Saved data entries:
####################

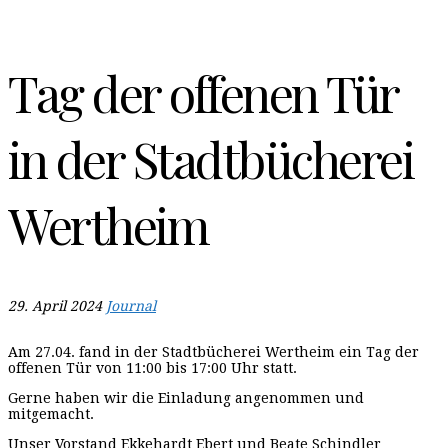
Tag der offenen Tür
in der Stadtbücherei
Wertheim
29. April 2024
Journal
Am 27.04. fand in der Stadtbücherei Wertheim ein Tag der
offenen Tür von 11:00 bis 17:00 Uhr statt.
Gerne haben wir die Einladung angenommen und
mitgemacht.
Unser Vorstand Ekkehardt Ebert und Beate Schindler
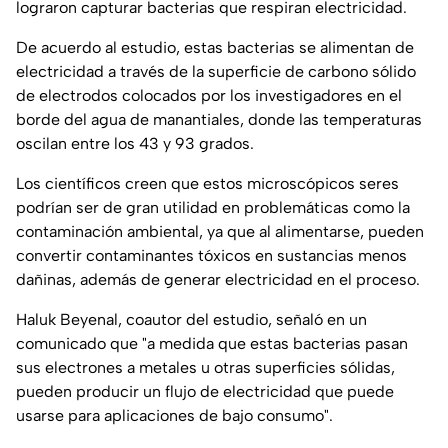
lograron capturar bacterias que respiran electricidad.
De acuerdo al estudio, estas bacterias se alimentan de
electricidad a través de la superficie de carbono sólido
de electrodos colocados por los investigadores en el
borde del agua de manantiales, donde las temperaturas
oscilan entre los 43 y 93 grados.
Los científicos creen que estos microscópicos seres
podrían ser de gran utilidad en problemáticas como la
contaminación ambiental, ya que al alimentarse, pueden
convertir contaminantes tóxicos en sustancias menos
dañinas, además de generar electricidad en el proceso.
Haluk Beyenal, coautor del estudio, señaló en un
comunicado que "a medida que estas bacterias pasan
sus electrones a metales u otras superficies sólidas,
pueden producir un flujo de electricidad que puede
usarse para aplicaciones de bajo consumo".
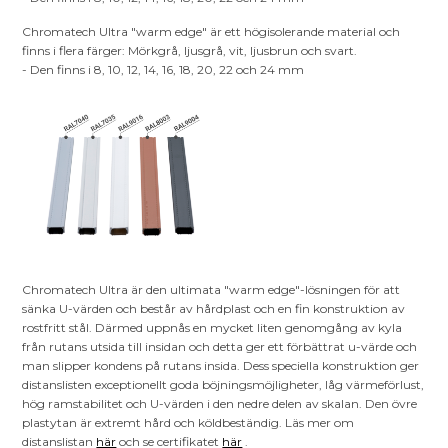
Chromatech Ultra "warm edge" är ett högisolerande material och
finns i flera färger: Mörkgrå, ljusgrå, vit, ljusbrun och svart.
- Den finns i 8, 10, 12, 14, 16, 18, 20, 22 och 24 mm
Chromatech Ultra är den ultimata "warm edge"-lösningen för att
sänka U-värden och består av hårdplast och en fin konstruktion av
rostfritt stål. Därmed uppnås en mycket liten genomgång av kyla
från rutans utsida till insidan och detta ger ett förbättrat u-värde och
man slipper kondens på rutans insida. Dess speciella konstruktion ger
distanslisten exceptionellt goda böjningsmöjligheter, låg värmeförlust,
hög ramstabilitet och U-värden i den nedre delen av skalan. Den övre
plastytan är extremt hård och köldbeständig. Läs mer om
distanslistan
här
och se certifikatet
här
.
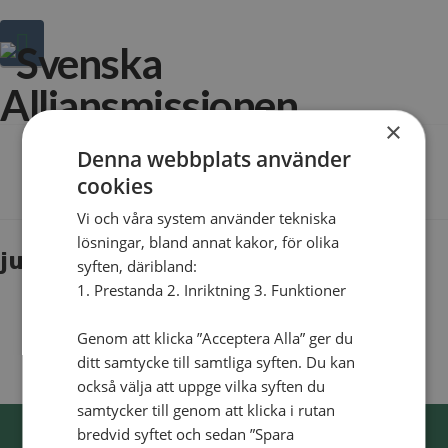
Navigation
Hej!
Vad
×
söker
Denna webbplats använder
The Blog
du?
cookies
Vi och våra system använder tekniska
lösningar, bland annat kakor, för olika
julgavan-artikel-2
syften, däribland:
1. Prestanda 2. Inriktning 3. Funktioner
Genom att klicka ”Acceptera Alla” ger du
ditt samtycke till samtliga syften. Du kan
också välja att uppge vilka syften du
samtycker till genom att klicka i rutan
bredvid syftet och sedan ”Spara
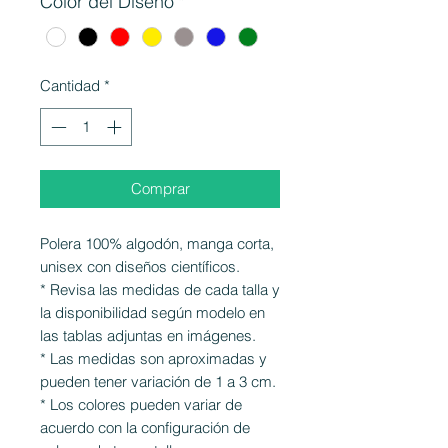
Color del Diseño
*
Cantidad
*
Comprar
Polera 100% algodón, manga corta,
unisex con diseños científicos.
* Revisa las medidas de cada talla y
la disponibilidad según modelo en
las tablas adjuntas en imágenes.
* Las medidas son aproximadas y
pueden tener variación de 1 a 3 cm.
* Los colores pueden variar de
acuerdo con la configuración de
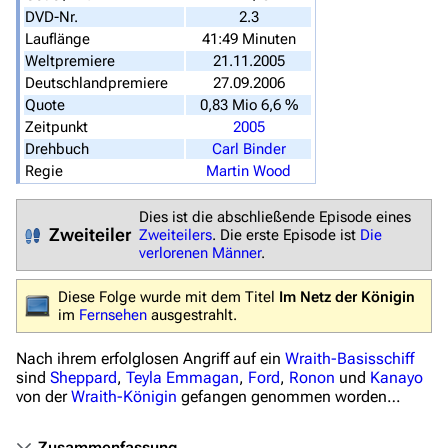
DVD-Nr.
2.3
Datei hochladen
Lauflänge
41:49 Minuten
Weltpremiere
21.11.2005
Filme und Serien
Deutschlandpremiere
27.09.2006
Quote
0,83 Mio 6,6 %
Überblick
Zeitpunkt
2005
Stargate SG-1
Drehbuch
Carl Binder
Regie
Martin Wood
Stargate Atlantis
Stargate Universe
Dies ist die abschließende Episode eines
Zweiteiler
Zweiteilers
. Die erste Episode ist
Die
Stargate Origins
verlorenen Männer
.
Stargate Infinity
Diese Folge wurde mit dem Titel
Im Netz der Königin
im
Fernsehen
ausgestrahlt.
Stargate-Romane
Filme
Nach ihrem erfolglosen Angriff auf ein
Wraith-Basisschiff
sind
Sheppard
,
Teyla Emmagan
,
Ford
,
Ronon
und
Kanayo
von der
Wraith-Königin
gefangen genommen worden…
Das Stargate-Universum
Themenportal
Zusammenfassung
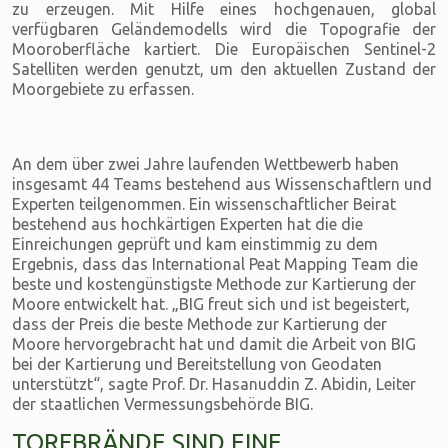
zu erzeugen. Mit Hilfe eines hochgenauen, global
verfügbaren Geländemodells wird die Topografie der
Mooroberfläche kartiert. Die Europäischen Sentinel-2
Satelliten werden genutzt, um den aktuellen Zustand der
Moorgebiete zu erfassen.
An dem über zwei Jahre laufenden Wettbewerb haben
insgesamt 44 Teams bestehend aus Wissenschaftlern und
Experten teilgenommen. Ein wissenschaftlicher Beirat
bestehend aus hochkärtigen Experten hat die die
Einreichungen geprüft und kam einstimmig zu dem
Ergebnis, dass das International Peat Mapping Team die
beste und kostengünstigste Methode zur Kartierung der
Moore entwickelt hat. „BIG freut sich und ist begeistert,
dass der Preis die beste Methode zur Kartierung der
Moore hervorgebracht hat und damit die Arbeit von BIG
bei der Kartierung und Bereitstellung von Geodaten
unterstützt“, sagte Prof. Dr. Hasanuddin Z. Abidin, Leiter
der staatlichen Vermessungsbehörde BIG.
TORFBRÄNDE SIND EINE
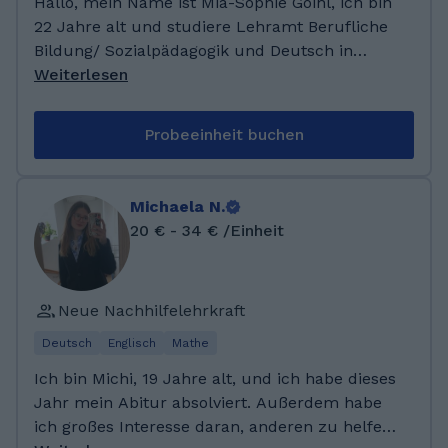
Hallo, mein Name ist Mia-Sophie Goihl, ich bin
22 Jahre alt und studiere Lehramt Berufliche
Bildung/ Sozialpädagogik und Deutsch in
Bayern. In meiner Freizeit lese ich sehr viel,
Weiterlesen
am liebsten Thriller, Fantasy und Dystopische
Bücher. Außerdem gehe ich gerne joggen,
Probeeinheit buchen
wandern und im Winter Skifahren, sowie
Snowboarden. Nach meinem
Realschulabschluss habe ich eine Ausbildung
Michaela N.
zur Kauffrau im Gesundheitswesen
20 € - 34 € /Einheit
erfolgreich abgeschlossen. Auf dem zweiten
Bildungsweg habe ich anschließend mein
Abitur nachgeholt und im letzten Herbst das
Neue Nachhilfelehrkraft
Studium für das Lehramt an beruflichen
Schulen aufgenommen.
Deutsch
Englisch
Mathe
Ich bin Michi, 19 Jahre alt, und ich habe dieses
Jahr mein Abitur absolviert. Außerdem habe
ich großes Interesse daran, anderen zu helfen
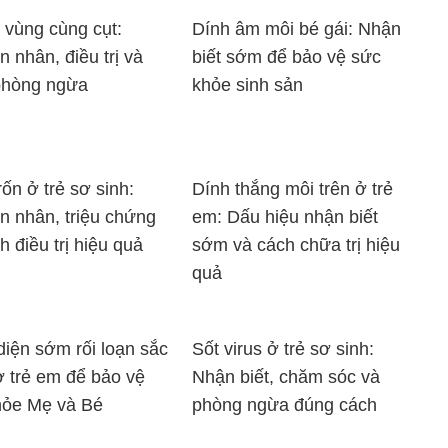
 vùng cùng cụt:
Dính âm môi bé gái: Nhận
 nhân, điều trị và
biết sớm để bảo vệ sức
phòng ngừa
khỏe sinh sản
rốn ở trẻ sơ sinh:
Dính thắng môi trên ở trẻ
 nhân, triệu chứng
em: Dấu hiệu nhận biết
h điều trị hiệu quả
sớm và cách chữa trị hiệu
quả
iện sớm rối loạn sắc
Sốt virus ở trẻ sơ sinh:
ở trẻ em để bảo vệ
Nhận biết, chăm sóc và
hỏe Mẹ và Bé
phòng ngừa đúng cách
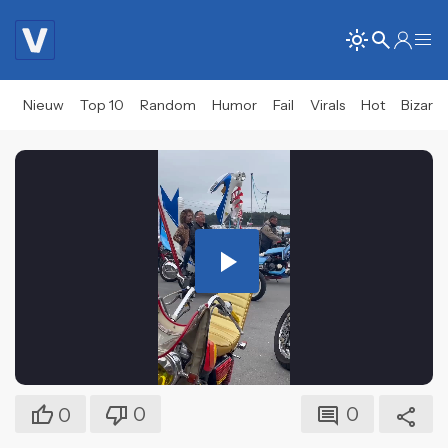
Nieuw
Top 10
Random
Humor
Fail
Virals
Hot
Bizar
Play
Video
0
0
0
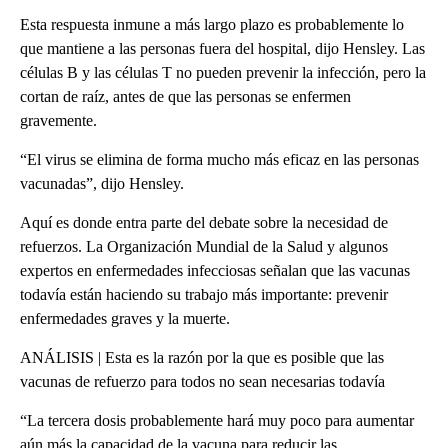
Esta respuesta inmune a más largo plazo es probablemente lo
que mantiene a las personas fuera del hospital, dijo Hensley. Las
células B y las células T no pueden prevenir la infección, pero la
cortan de raíz, antes de que las personas se enfermen
gravemente.
“El virus se elimina de forma mucho más eficaz en las personas
vacunadas”, dijo Hensley.
Aquí es donde entra parte del debate sobre la necesidad de
refuerzos. La Organización Mundial de la Salud y algunos
expertos en enfermedades infecciosas señalan que las vacunas
todavía están haciendo su trabajo más importante: prevenir
enfermedades graves y la muerte.
ANÁLISIS | Esta es la razón por la que es posible que las
vacunas de refuerzo para todos no sean necesarias todavía
“La tercera dosis probablemente hará muy poco para aumentar
aún más la capacidad de la vacuna para reducir las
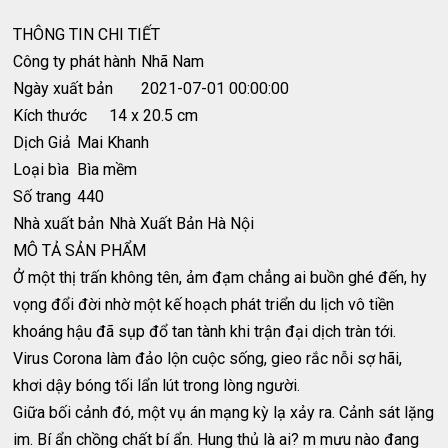
THÔNG TIN CHI TIẾT
Công ty phát hành
Nhã Nam
Ngày xuất bản
2021-07-01 00:00:00
Kích thước
14 x 20.5 cm
Dịch Giả
Mai Khanh
Loại bìa
Bìa mềm
Số trang
440
Nhà xuất bản
Nhà Xuất Bản Hà Nội
MÔ TẢ SẢN PHẨM
Ở một thị trấn không tên, ảm đạm chẳng ai buồn ghé đến, hy
vọng đổi đời nhờ một kế hoạch phát triển du lịch vô tiền
khoáng hậu đã sụp đổ tan tành khi trận đại dịch tràn tới.
Virus Corona làm đảo lộn cuộc sống, gieo rắc nỗi sợ hãi,
khơi dậy bóng tối lẩn lút trong lòng người.
Giữa bối cảnh đó, một vụ án mạng kỳ lạ xảy ra. Cảnh sát lặng
im. Bí ẩn chồng chất bí ẩn. Hung thủ là ai? m mưu nào đang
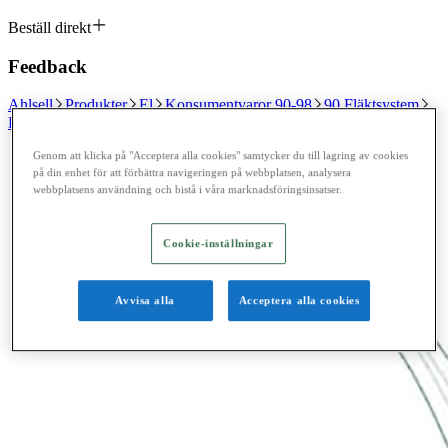
Beställ direkt
Feedback
Ahlsell
Produkter
El
Konsumentvaror 90-98
90 Fläktsystem
Reservdelar till spisfläktar Franke Futurum
Genom att klicka på "Acceptera alla cookies" samtycker du till lagring av cookies
på din enhet för att förbättra navigeringen på webbplatsen, analysera
webbplatsens användning och bistå i våra marknadsföringsinsatser.
Cookie-inställningar
Avvisa alla
Acceptera alla cookies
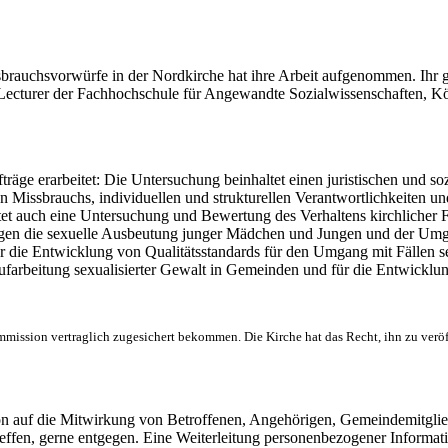
rauchsvorwürfe in der Nordkirche hat ihre Arbeit aufgenommen. Ihr 
d Lecturer der Fachhochschule für Angewandte Sozialwissenschaften, 
äge erarbeitet: Die Untersuchung beinhaltet einen juristischen und soz
 Missbrauchs, individuellen und strukturellen Verantwortlichkeiten und
et auch eine Untersuchung und Bewertung des Verhaltens kirchlicher Fu
ungen die sexuelle Ausbeutung junger Mädchen und Jungen und der Um
 die Entwicklung von Qualitätsstandards für den Umgang mit Fällen sex
rbeitung sexualisierter Gewalt in Gemeinden und für die Entwicklung p
ission vertraglich zugesichert bekommen. Die Kirche hat das Recht, ihn zu veröf
n auf die Mitwirkung von Betroffenen, Angehörigen, Gemeindemitglie
effen, gerne entgegen. Eine Weiterleitung personenbezogener Informati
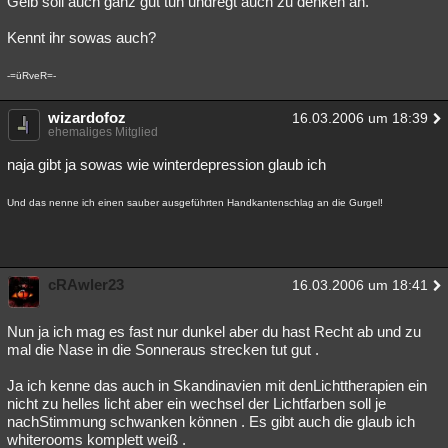
Gelb soll auch ganz gut tun undregt auch zu denken an.
Besucht
Teilgenommen
Alle
Neue
Geschlossen
Kennt ihr sowas auch?
Lesenswert
Schlüsselwörter
-=üRveR=-
wizardofoz
16.03.2006 um 18:39
ehemaliges Mitglied
naja gibt ja sowas wie winterdepression glaub ich
Und das nenne ich einen sauber ausgeführten Handkantenschlag an die Gurgel!
cRAwler23
16.03.2006 um 18:41
Nun ja ich mag es fast nur dunkel aber du hast Recht ab und zu
mal die Nase in die Sonneraus strecken tut gut .
Ja ich kenne das auch in Skandinavien mit denLichttherapien ein
nicht zu helles licht aber ein wechsel der Lichtfarben soll je
nachStimmung schwanken können . Es gibt auch die glaub ich
whiterooms komplett weiß .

####################

When a line in the records holds the string "acuerdo", copy that line.

De acuerdo al estudio, estas bacterias se alimentan de
acuerdo con la configuración de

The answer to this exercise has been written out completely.